Trois cents trois millions de dollars: c’est le montant total que les chercheurs et les chercheuses de l’Université ont amassé en subventions et contrats en 2012. Ce résultat plaçait Laval au septième rang des grandes universités de recherche au Canada pour l’année budgétaire 2012-2013. Au cours de la même période, l’Université Laval occupait le sixième rang national pour le financement qu’elle a obtenu des trois grands organismes subventionnaires fédéraux que sont le CRSNG (sciences naturelles et génie), le CRSH (sciences humaines) et les IRSC (santé).

Ce positionnement est perçu on ne peut plus positivement par la vice-rectrice à la recherche et à la création, Sophie D’Amours. «Être septièmes au Canada est une excellente nouvelle, affirme-t-elle, dans un contexte où le financement est difficile et la concurrence forte.»
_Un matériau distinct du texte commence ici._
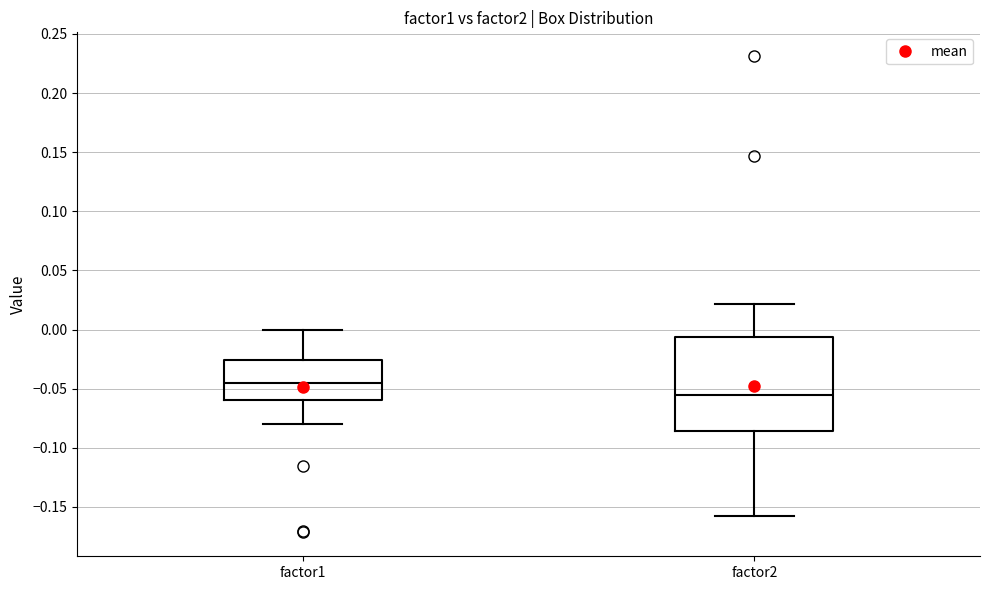

Reading left to right, transcribe this box plot: for each box, give where its median line is, the range the box spans, and where its two whiskers end, as read against the y-axis. The values are not printed on the chart, so give them approximately, as read against the axis.

factor1: median -0.045, box -0.060 to -0.025, whiskers -0.080 to 0.000
factor2: median -0.055, box -0.085 to -0.005, whiskers -0.160 to 0.020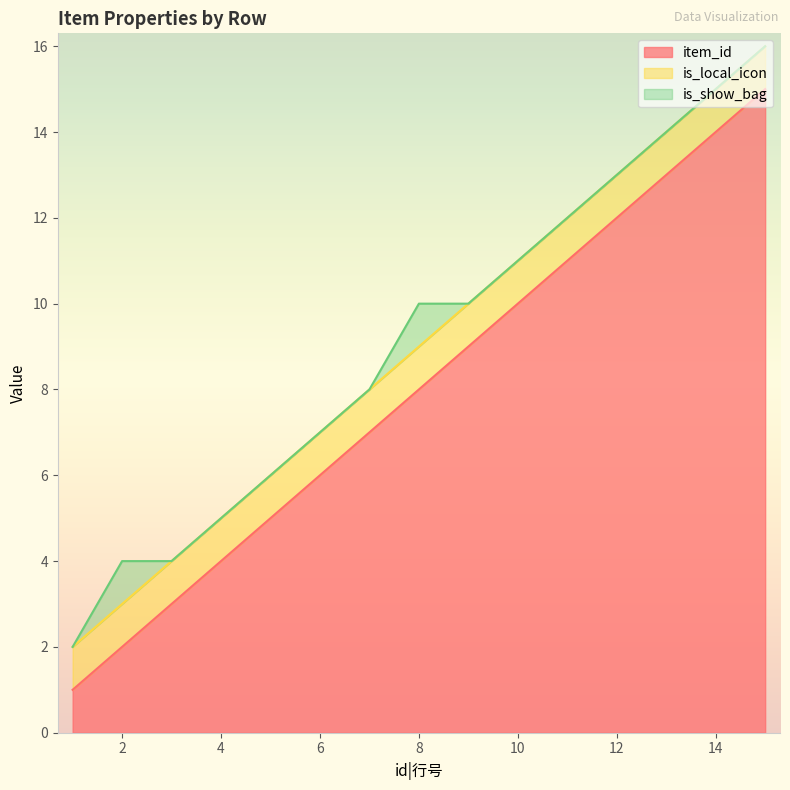

Reading left to right, extract all data points from this chart.

item_id: 1	2	3	4	5	6	7	8	9	10	11	12	13	14	15
is_local_icon: 1	1	1	1	1	1	1	1	1	1	1	1	1	1	1
is_show_bag: 0	1	0	0	0	0	0	1	0	0	0	0	0	0	0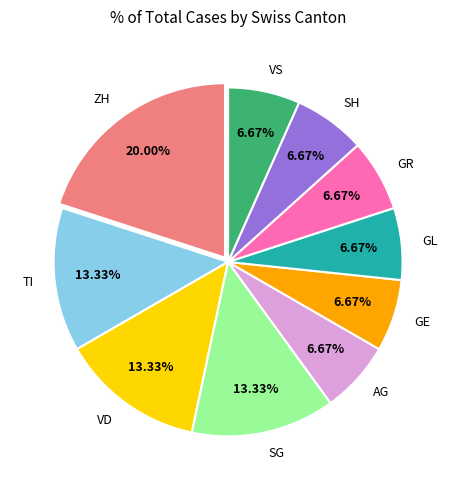

Does any single category account for the majority?

No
Le 19 février, devant les membres du Conseil d’administration réunis en séance ordinaire, la vice-rectrice a déposé le Rapport annuel 2012-2013 du Vice-rectorat à la recherche et à la création. Au nombre des faits saillants du rapport, on peut mentionner la création d’un fonds de soutien à l’innovation sociale de 300 000$, ainsi que l’obtention de deux nouveaux projets de recherche avec Génome Québec financés à la hauteur de 21,8 M$. À l’international, il y a eu, entre autres, la signature de l’Alliance Bordeaux-Laval. Ce nouveau partenariat international de recherche et d’innovation a permis la création de trois réseaux de recherche sur l’eau, la forêt et l’optique-photonique et laser.

En 2012, 46% du financement total de la recherche est allé aux sciences de la santé. Venaient ensuite les sciences naturelles et le génie (39%) ainsi que les sciences humaines, sociales, arts et lettres (15%). «En sciences de la santé, indique Sophie D’Amours, les chercheurs ont des besoins en infrastructures plus importants et plus coûteux que les chercheurs de sciences sociales. Ce n’est pas parce que 46% du financement va aux sciences de la santé que les chercheurs des autres secteurs ne sont pas, eux aussi, performants.»

En juin 2013, le portefeuille de chaires de l’Université comprenait 168 chaires de recherche, de création et d’enseignement. Parmi celles-ci, 46 chaires de recherche en partenariat et 84 chaires de recherche du Canada. En tout, les 168 chaires qui composent le portefeuille de l’Université Laval représentent un investissement de plus de 238 M$.

Huit chaires se sont ajoutées au portefeuille de l’Université depuis l’été dernier. L’une d’elles est la Chaire de recherche et d’innovation Goldcorp en droit des ressources naturelles et de l’énergie. Des partenaires en ont renouvelé deux autres, dont la Chaire de recherche industrielle CRSNG en conception optique.

Selon Sophie D’Amours, un des enjeux de l’année 2013-2014 sera la diminution des fonds disponibles provenant des organismes subventionnaires. «Les fonds, explique-t-elle, ne suivent pas la croissance de l’économie. Par ailleurs, de plus en plus de demandes de financement leur sont adressées. Les jeunes professeurs nous arrivent tous avec une expertise en recherche et un projet de recherche. Les fonds ne suivent pas au même rythme.»

Le Vice-rectorat comprend trois bureaux, dont le Bureau de liaison université-milieu (BLUM). En 2012-2013, le BLUM a traité 50 nouvelles déclarations d’invention et de droits d’auteur. Il a également accordé 19 nouvelles licences d’utilisation ou d’exploitation commerciale. Par ailleurs, 24 nouvelles technologies ont été protégées par brevet. Enfin, une entreprise dérivée a vu le jour pour exploiter une licence relative à un système de communication «intelligent». «Notre équipe est très performante, souligne Sophie D’Amours. Nous sommes rendus avec un portefeuille de propriété intellectuelle de plus de 600 brevets actifs. Mais la grande nouvelle est que la mission du BLUM a été élargie pour inclure les innovations sociales issues des activités de transfert de connaissances.»

Le rapport 2012-2013 du Vice-rectorat à la recherche et à la création peut être consulté sur son site Web.